----- Supplied passage
I built Mofakir: A native, local AI desktop assistant for Linux that actually interacts with your system (Hyprland / Wayland)
Hey everyone,
I wanted to share an open-source project I’ve been working on called Mofakir. I was tired of AI assistants being trapped inside web browsers, so I built a lightweight, native PyQt6 GUI agent designed specifically for Linux environments.
I’ve attached a demo video showing it in action on my setup!
What it actually does
It acts as a bridge between a local LLM and your OS:
- Context Aware: It can see your active screen, read copied text, or analyze image paths directly from your clipboard.
- Agentic Terminal Control: It can run local bash commands. For safety, harmless commands (
ls,uptime) run instantly in the background, while destructive commands (mkdir, package installs) trigger an interactive Approve/Deny GUI prompt. - Obsidian Integration: It uses the Local REST API to read, search, and write notes directly to your local vaults.
- Window Management: It can move active windows and manage workspaces on Hyprland.
- Offline Voice: Features automatic multilingual STT (via Whisper-cli) and fully offline TTS (via Piper).
My Hardware & Experience
I built and daily-drive this on Arch Linux and NixOS using Hyprland. My machine has 32GB of RAM, an AMD Ryzen 7 8845HS CPU, and I currently have it pointed to a local llama.cpp server running Gemma-4-e2b. I've also tested it out with GPT OSS (OpenRouter API).
----------
----- Source information
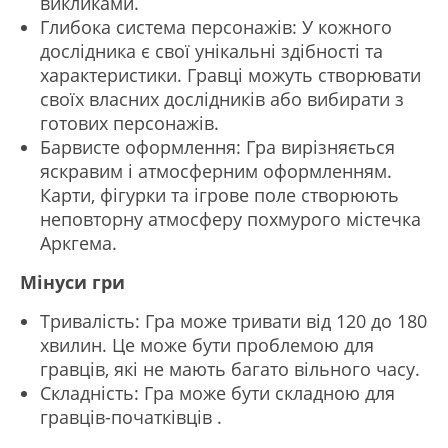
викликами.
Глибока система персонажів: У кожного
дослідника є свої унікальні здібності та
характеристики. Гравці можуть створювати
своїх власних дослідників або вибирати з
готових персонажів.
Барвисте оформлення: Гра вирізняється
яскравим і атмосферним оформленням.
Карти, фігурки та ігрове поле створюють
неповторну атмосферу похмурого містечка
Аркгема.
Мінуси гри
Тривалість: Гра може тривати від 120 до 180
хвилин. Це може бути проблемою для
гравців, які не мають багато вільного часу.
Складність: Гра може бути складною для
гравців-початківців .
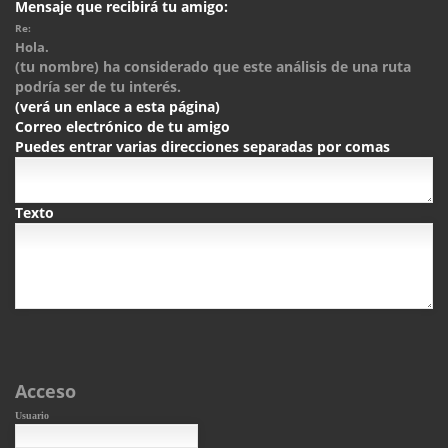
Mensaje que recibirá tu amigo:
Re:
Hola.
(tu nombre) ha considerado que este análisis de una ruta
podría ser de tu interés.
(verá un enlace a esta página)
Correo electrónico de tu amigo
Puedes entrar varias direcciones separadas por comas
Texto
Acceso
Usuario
----------
Work item:
Copy the Mofakir post from "- Window Management: It" to "TTS (via Piper).", inclusive, and switch "Window Management" to "Window Control".

Response to this exercise:
- Window Control: It can move active windows and manage workspaces on Hyprland.
- Offline Voice: Features automatic multilingual STT (via Whisper-cli) and fully offline TTS (via Piper).